Stepping Into the Void: The Magic of ‘Gravity’
Opening in second place was Tom Hanks’ inspired-by-a-true-story thriller Captain Phillips, with an estimated $26.0 million. That’s more than anyone predicted (guesses were that it would debut with around $20 million) and is an especially strong number given the competition from Gravity. Both movies are targeting the same grown-up audiences, carry similar Oscar buzz for their middle-aged stars, and are riding waves of positive reviews and strong word-of-mouth. (And in Gravity‘s case, that word-of-mouth is insisting that the film deserves to be seen in 3D and IMAX, surcharges be damned.) And star power counts for something, too. It’s worth noting that, a couple years ago, when Hanks and Bullock failed to elevate Extremely Loud and Incredibly Close to either box office or awards-season glory, there was a lot of hand-wringing about the waning appeal of these two former top box office draws. But put either actor in the right movie, and viewers will show up in droves, even the older viewers who are supposedly too cozy nesting in their living rooms to come to theaters anymore.

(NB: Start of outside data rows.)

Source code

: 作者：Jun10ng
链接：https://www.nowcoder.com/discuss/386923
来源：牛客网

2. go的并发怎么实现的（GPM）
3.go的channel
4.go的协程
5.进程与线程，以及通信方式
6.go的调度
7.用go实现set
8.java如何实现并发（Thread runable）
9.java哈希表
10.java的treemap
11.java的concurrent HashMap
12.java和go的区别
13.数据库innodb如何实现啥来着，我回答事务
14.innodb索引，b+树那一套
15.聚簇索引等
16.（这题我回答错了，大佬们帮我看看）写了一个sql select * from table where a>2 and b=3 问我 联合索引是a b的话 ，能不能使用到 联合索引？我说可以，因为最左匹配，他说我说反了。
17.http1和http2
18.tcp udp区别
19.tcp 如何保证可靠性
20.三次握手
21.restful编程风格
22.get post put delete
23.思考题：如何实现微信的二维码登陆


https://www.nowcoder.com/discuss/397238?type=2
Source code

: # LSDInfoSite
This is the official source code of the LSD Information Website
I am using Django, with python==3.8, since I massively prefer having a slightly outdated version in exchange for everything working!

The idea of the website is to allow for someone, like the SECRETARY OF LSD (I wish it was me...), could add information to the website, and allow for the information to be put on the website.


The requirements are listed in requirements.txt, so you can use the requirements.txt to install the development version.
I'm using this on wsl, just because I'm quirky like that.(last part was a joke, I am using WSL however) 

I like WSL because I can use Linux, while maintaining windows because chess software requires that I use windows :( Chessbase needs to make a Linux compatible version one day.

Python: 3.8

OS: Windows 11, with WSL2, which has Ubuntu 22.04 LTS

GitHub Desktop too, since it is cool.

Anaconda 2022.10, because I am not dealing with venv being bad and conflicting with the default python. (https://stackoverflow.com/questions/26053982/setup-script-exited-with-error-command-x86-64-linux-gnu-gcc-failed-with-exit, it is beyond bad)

That said, Cloudy With a Chance of Meatballs 2 remains canny counterprogramming. It’s really the only child-friendly movie in the multiplex right now, and in its third weekend, it declined a modest 32 percent to $14.2 million in estimated sales, good for a third-place finish and a total to date of $78.0 million.
LOSER OF THE WEEK: Charlie Sheen. Okay, it’s not really fair to blame Mr. “Winning” for the unexpectedly enormous flop that is Machete Kills, but this is the third Charlie Sheen film this year that no one wanted to see (after A Glimpse Inside the Mind of Charles Swan III and Scary Movie 5). It probably didn’t help that he billed himself under his more Latin-sounding real name, which may have been good for credibility in the world of the Machete movies, but it probably didn’t help sell tickets – how many people know that Carlos Estevez is Sheen’s birth name?

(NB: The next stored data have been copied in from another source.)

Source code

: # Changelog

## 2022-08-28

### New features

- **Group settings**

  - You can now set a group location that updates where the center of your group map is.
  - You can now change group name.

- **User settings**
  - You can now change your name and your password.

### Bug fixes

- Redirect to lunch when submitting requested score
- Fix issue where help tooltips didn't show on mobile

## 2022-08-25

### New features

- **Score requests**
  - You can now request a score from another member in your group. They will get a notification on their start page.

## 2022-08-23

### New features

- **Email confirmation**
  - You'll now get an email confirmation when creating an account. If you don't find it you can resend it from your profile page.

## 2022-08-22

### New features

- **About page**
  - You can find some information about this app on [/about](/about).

Of course, Robert Rodriguez’s tongue-in-cheek sequel to a movie that was an in-joke in the first place boasted some other stunt casting – Mel Gibson, Disney ingénue-gone-bad Vanessa Hudgens and (in her first major film role) Lady Gaga – but none of that increased the ultraviolent franchise’s cult following. In fact, the cult seems to have shrunk in the three years since Machete. That film debuted with $11.4 million in 2010; the new one barely mustered a third of that. Leading a three-way race for fourth, Machete Kills earned an estimated $3.797 million. Close behind were Runner Runner with an estimated $3.725 million and Prisoners with an estimated $3.665 million; those figures are close enough that any one of them could come out ahead when final figures are released after the weekend is over.

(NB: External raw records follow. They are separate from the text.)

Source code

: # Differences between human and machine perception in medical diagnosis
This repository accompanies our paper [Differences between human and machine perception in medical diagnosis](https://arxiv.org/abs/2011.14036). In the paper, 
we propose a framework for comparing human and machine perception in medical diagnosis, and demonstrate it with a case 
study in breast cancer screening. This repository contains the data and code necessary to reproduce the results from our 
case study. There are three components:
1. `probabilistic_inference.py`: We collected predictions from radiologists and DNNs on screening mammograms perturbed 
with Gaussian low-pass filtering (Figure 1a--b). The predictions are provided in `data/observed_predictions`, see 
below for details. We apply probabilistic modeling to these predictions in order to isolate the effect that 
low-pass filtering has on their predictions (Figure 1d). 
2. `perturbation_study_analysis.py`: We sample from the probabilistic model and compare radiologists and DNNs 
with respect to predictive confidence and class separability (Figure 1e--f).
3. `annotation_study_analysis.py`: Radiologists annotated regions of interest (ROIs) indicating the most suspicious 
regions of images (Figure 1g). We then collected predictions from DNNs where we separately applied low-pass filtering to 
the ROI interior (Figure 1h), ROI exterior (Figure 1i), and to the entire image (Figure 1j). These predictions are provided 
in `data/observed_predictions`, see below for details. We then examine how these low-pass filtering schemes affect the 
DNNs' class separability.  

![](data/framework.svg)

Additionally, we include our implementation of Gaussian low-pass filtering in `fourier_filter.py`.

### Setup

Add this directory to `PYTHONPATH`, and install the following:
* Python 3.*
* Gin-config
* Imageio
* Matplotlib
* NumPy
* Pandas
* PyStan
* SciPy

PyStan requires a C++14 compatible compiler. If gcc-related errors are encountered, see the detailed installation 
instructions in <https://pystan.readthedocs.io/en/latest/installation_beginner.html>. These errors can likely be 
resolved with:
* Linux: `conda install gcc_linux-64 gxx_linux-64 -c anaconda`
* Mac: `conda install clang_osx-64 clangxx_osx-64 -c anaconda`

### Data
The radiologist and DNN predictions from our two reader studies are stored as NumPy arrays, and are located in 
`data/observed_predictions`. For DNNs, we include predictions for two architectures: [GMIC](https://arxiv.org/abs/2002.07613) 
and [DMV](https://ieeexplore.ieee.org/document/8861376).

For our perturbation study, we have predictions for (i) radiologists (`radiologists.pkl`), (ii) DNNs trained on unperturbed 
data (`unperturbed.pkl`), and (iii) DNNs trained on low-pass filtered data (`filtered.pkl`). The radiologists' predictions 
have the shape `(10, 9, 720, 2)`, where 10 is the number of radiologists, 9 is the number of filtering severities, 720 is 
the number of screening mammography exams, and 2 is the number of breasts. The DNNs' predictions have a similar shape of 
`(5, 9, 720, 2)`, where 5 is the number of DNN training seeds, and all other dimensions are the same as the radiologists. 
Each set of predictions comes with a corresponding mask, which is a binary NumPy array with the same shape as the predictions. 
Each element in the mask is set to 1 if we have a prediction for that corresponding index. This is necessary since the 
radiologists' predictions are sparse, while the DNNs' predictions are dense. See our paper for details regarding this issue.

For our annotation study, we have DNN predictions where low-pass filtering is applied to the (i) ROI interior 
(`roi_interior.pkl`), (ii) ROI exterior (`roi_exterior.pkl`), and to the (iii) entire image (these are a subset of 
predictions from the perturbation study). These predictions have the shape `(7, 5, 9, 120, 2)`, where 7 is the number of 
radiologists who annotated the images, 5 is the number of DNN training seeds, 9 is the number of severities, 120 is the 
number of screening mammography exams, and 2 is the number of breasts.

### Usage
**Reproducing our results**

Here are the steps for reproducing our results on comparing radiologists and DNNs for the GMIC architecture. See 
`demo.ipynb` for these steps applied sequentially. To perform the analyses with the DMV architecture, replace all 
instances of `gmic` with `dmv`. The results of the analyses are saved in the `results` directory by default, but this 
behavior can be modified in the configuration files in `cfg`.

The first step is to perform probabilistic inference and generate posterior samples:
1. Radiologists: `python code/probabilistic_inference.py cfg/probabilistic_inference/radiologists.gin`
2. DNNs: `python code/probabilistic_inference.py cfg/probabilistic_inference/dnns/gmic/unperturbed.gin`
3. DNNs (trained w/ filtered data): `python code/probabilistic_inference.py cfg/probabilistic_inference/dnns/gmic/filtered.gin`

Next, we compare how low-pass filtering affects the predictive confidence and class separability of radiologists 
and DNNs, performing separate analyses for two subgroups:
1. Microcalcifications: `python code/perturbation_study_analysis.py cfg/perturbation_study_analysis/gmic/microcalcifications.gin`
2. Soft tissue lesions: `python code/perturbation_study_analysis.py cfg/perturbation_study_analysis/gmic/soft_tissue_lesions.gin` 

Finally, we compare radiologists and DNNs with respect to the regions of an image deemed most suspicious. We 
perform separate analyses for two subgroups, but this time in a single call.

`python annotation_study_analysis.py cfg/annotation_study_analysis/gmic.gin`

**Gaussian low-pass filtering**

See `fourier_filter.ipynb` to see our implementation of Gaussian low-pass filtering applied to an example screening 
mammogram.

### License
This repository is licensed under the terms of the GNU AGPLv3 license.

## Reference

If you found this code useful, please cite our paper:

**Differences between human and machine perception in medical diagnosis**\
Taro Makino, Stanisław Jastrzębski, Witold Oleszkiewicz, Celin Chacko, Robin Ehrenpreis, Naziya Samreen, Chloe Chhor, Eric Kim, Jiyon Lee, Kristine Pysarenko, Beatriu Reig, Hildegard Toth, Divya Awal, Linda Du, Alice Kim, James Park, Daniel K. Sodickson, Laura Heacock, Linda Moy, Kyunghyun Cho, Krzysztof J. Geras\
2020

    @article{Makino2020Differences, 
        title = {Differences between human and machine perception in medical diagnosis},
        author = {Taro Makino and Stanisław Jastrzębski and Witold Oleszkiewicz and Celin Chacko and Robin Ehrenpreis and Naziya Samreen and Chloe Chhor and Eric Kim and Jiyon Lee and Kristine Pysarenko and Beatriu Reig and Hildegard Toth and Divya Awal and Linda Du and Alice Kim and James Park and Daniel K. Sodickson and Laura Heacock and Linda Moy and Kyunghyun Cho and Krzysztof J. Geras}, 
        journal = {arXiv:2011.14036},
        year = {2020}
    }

SUCH SWEET SORROW: Anticipation was high for Romeo and Juliet, the first major new role for Hailee Steinfeld since her stunning Oscar-nominated debut three years ago in True Grit. Alas, this umpteenth adaptation of Shakespeare’s tragic romance fell flat, even by art-house standards. Opening on 461 screens, it mustered only an estimated $509,000, for a per-theater average of just $1,104. Even Machete Kills, at $1,496 per screen, did better than that. Maybe Romeo should have been played by Carlos Estevez.